Items in a dataset:
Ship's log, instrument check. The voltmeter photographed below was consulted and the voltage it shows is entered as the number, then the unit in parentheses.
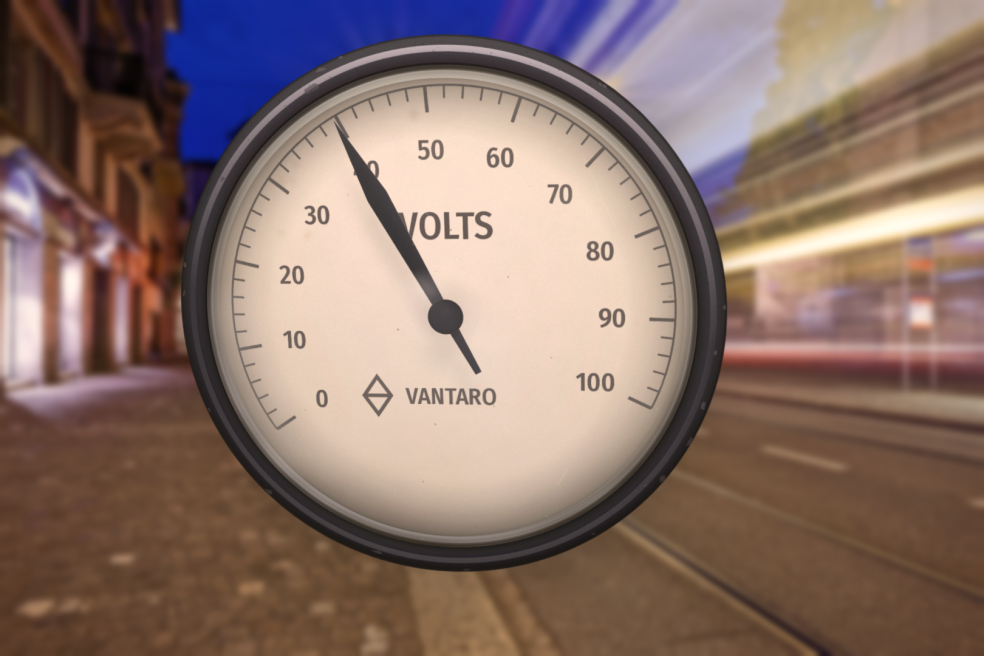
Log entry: 40 (V)
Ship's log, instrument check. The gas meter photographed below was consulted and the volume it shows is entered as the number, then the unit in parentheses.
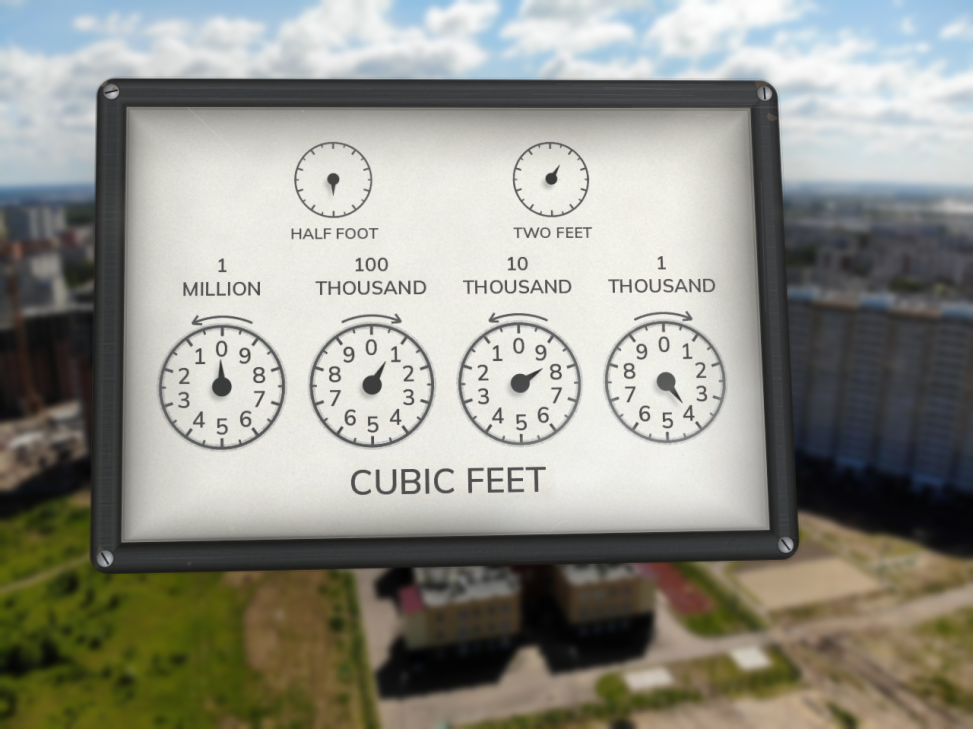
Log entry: 8400 (ft³)
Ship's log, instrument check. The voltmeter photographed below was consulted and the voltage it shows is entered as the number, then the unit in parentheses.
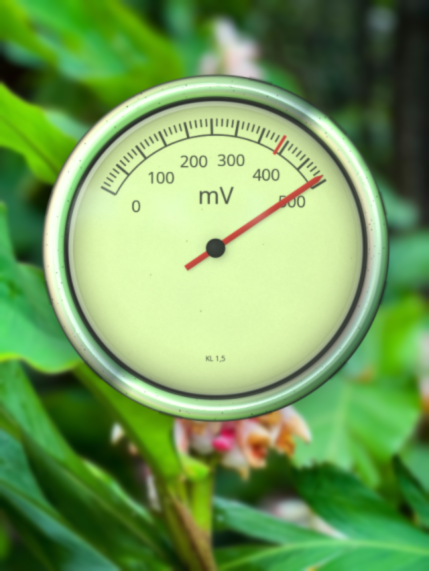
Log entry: 490 (mV)
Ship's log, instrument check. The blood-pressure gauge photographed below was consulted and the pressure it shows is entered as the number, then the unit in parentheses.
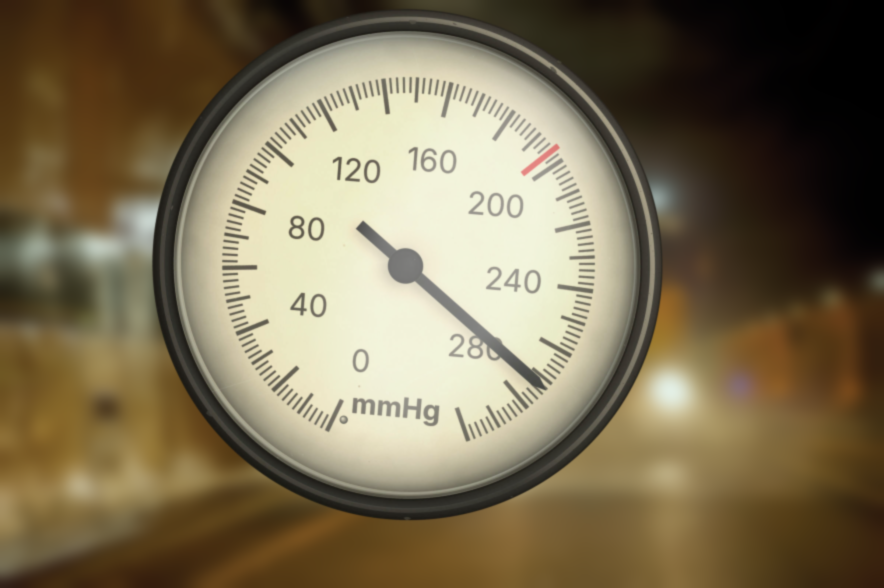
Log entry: 272 (mmHg)
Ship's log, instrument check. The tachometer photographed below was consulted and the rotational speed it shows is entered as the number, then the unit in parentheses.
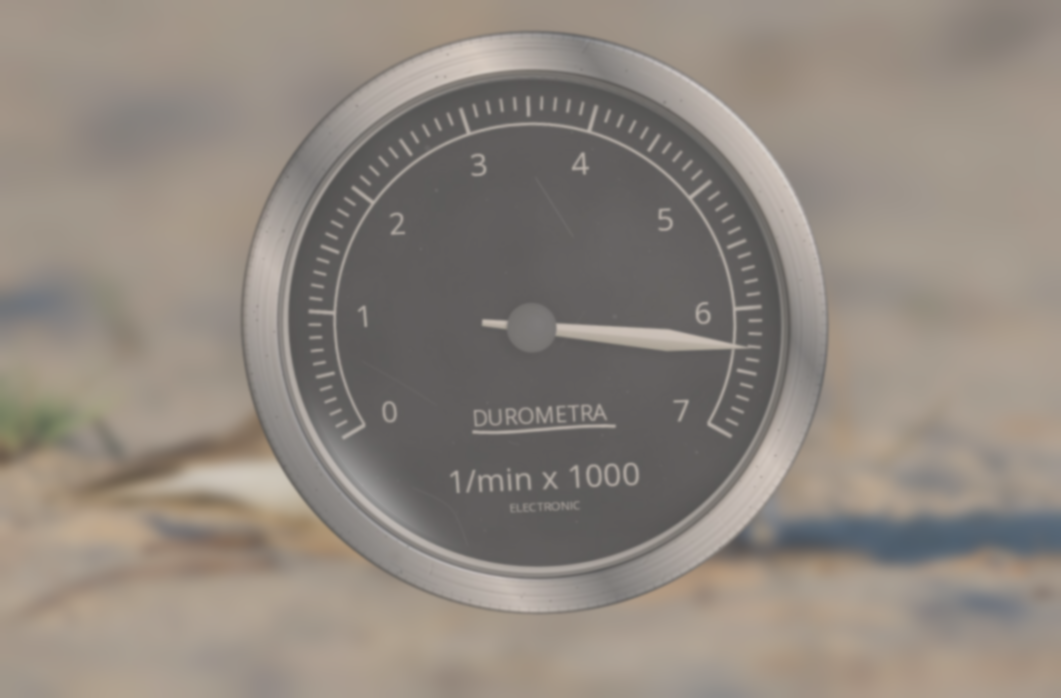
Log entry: 6300 (rpm)
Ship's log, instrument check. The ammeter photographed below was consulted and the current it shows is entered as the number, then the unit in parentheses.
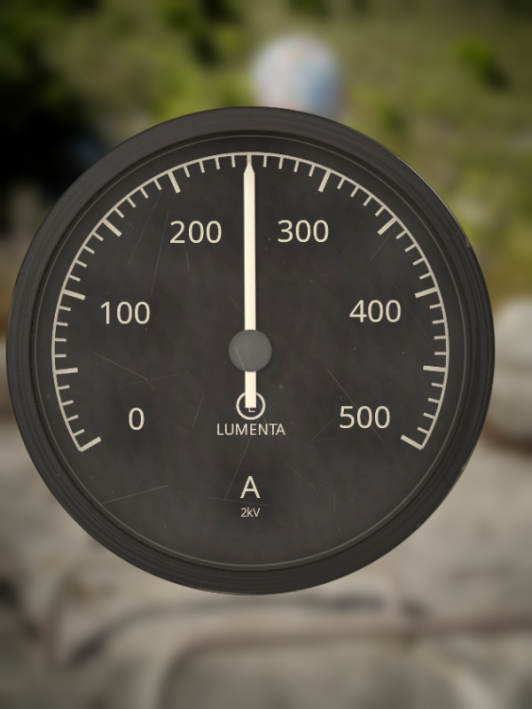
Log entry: 250 (A)
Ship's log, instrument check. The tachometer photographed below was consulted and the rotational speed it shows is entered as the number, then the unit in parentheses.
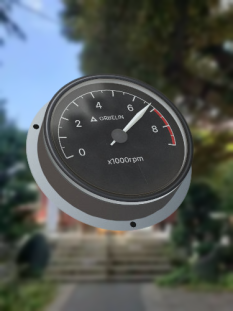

**WHAT IS BEING ASKED**
Reproduce the lines above word for word, leaving out the pictures.

**REPLY**
Ship's log, instrument check. The voltmeter photographed below was consulted and the voltage it shows is entered as the number, then the unit in parentheses.
Log entry: 40 (V)
Ship's log, instrument check. The gas meter photographed below was consulted and the volume it shows is entered as the number, then the unit in parentheses.
Log entry: 8400 (ft³)
Ship's log, instrument check. The voltmeter photographed below was consulted and the voltage it shows is entered as the number, then the unit in parentheses.
Log entry: 490 (mV)
Ship's log, instrument check. The blood-pressure gauge photographed below was consulted and the pressure it shows is entered as the number, then the unit in parentheses.
Log entry: 272 (mmHg)
Ship's log, instrument check. The tachometer photographed below was consulted and the rotational speed it shows is entered as the number, then the unit in parentheses.
Log entry: 6300 (rpm)
Ship's log, instrument check. The ammeter photographed below was consulted and the current it shows is entered as the number, then the unit in parentheses.
Log entry: 250 (A)
Ship's log, instrument check. The tachometer photographed below was consulted and the rotational speed it shows is entered as the number, then the unit in parentheses.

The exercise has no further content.